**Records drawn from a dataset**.
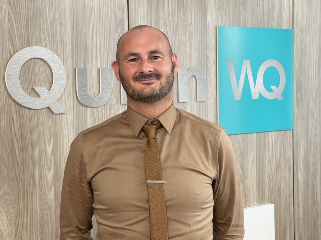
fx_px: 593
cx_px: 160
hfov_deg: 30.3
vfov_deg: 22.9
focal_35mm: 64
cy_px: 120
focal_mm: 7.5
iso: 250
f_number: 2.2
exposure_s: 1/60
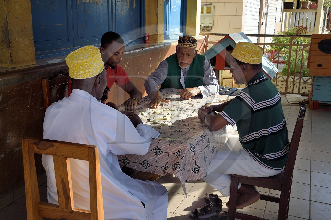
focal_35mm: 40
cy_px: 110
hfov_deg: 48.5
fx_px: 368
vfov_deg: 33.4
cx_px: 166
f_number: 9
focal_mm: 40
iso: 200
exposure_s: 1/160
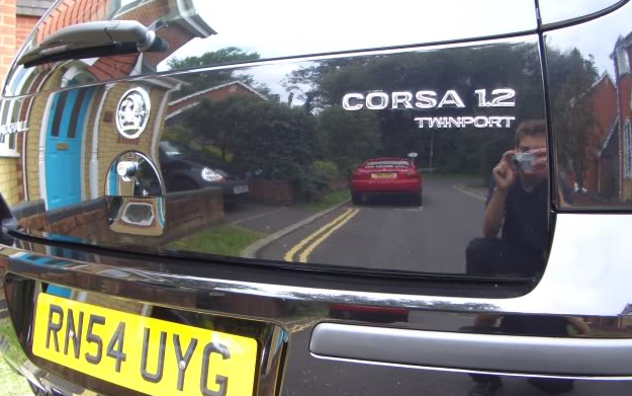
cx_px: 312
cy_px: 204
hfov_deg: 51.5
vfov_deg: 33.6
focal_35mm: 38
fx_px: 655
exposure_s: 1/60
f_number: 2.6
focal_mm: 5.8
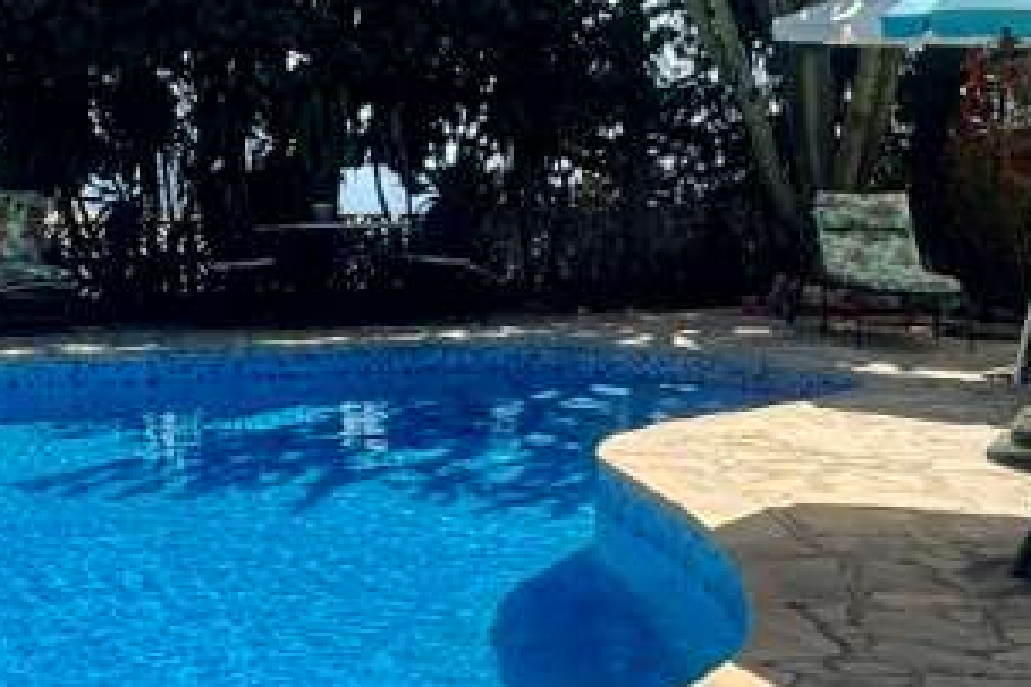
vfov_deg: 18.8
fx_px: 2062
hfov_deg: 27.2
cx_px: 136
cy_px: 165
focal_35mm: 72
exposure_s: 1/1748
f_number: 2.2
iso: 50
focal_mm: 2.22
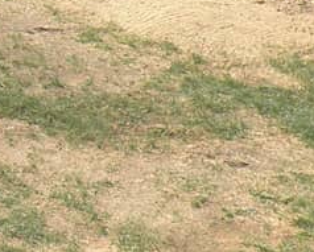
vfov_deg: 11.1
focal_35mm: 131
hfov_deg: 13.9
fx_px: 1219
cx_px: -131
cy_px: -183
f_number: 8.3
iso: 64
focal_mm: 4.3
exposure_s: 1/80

**Task instructions**. Above are some records. Reproduce the lines from the one with "exposure_s: 1/160" down to the one with "cy_px: -183", keeping both, and leave every picture out.

**Output of the task**.
exposure_s: 1/160
cx_px: 312
cy_px: 204
hfov_deg: 51.5
vfov_deg: 33.6
focal_35mm: 38
fx_px: 655
exposure_s: 1/60
f_number: 2.6
focal_mm: 5.8
vfov_deg: 18.8
fx_px: 2062
hfov_deg: 27.2
cx_px: 136
cy_px: 165
focal_35mm: 72
exposure_s: 1/1748
f_number: 2.2
iso: 50
focal_mm: 2.22
vfov_deg: 11.1
focal_35mm: 131
hfov_deg: 13.9
fx_px: 1219
cx_px: -131
cy_px: -183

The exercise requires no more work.